Slavery and Sugar Cane in the Malaita Province, Solomon Islands
http://www.globetrekkertv.co.uk/destination_guide/pacific/pacific_islands/malatia_province.php

"Between 1830 and 1920, about 1.5 million indentured laborers were
recruited from India, one million from Japan, and half a million from
China. Tens of thousands of free Africans and Pacific Islanders also
served as indentured workers.  The first Indian indentured laborers
were imported into Mauritius, an island in the Indian Ocean, in 1830.

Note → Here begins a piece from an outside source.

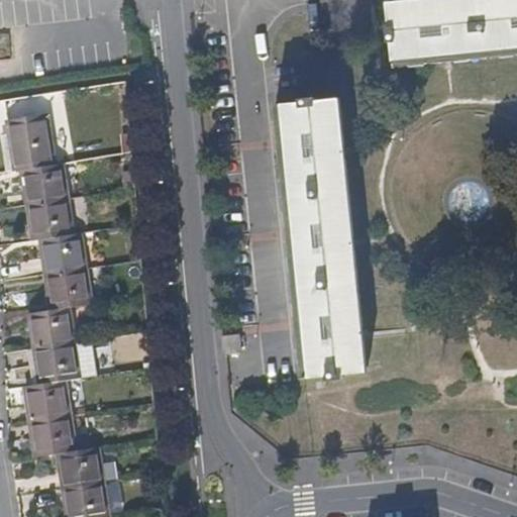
[(516,0),(386,0),(389,25),(385,25),(386,41),(390,41),(393,61),(448,56),(516,47),(516,0)]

Following the abolition of slavery in the British Empire in 1833, tens
of thousands of Indians, Chinese, and Africans were brought to the
British Caribbean. After France abolished slavery in 1848, its
colonies imported 80,000 Indian laborers and 19,000 Africans. Also
ending slavery in 1848, Dutch Guiana recruited 57,000 Asian workers
for its plantations. Although slavery was not abolished in Cuba until
1886, the rising costs of slaves led plantations to recruit 138,000
indentured laborers from China between 1847 and 1873. Areas that had
never relied on slave labor also imported indentured workers. After
1850, American planters in Hawaii recruited labor from China and
Japan. British planters in Natal in southern African recruited Indian
laborers and those in Queensland in northeastern Australia imported
laborers from neighboring South Pacific islands. Other indentured
laborers toiled in East Africa, on Pacific Islands such as Fiji, and
in Chile, where they gathered bird droppings known as guano for
fertilizer."
Contract Labor 1880-1920 
http://www.gliah.uh.edu/database/article_display.cfm?HHID=416

"Indentured workers, also known more derogatively as 'coolies' came
chiefly from China and India but also from the Pacific. From about
1830 onwards they went to British colonies in North America, Africa
and Asia, as well as to French, German and Dutch colonies around the
world. They also went to the United States and to the newly
independent countries of Latin America. The total number of men, women
and children sent abroad may have been as many as 37 million."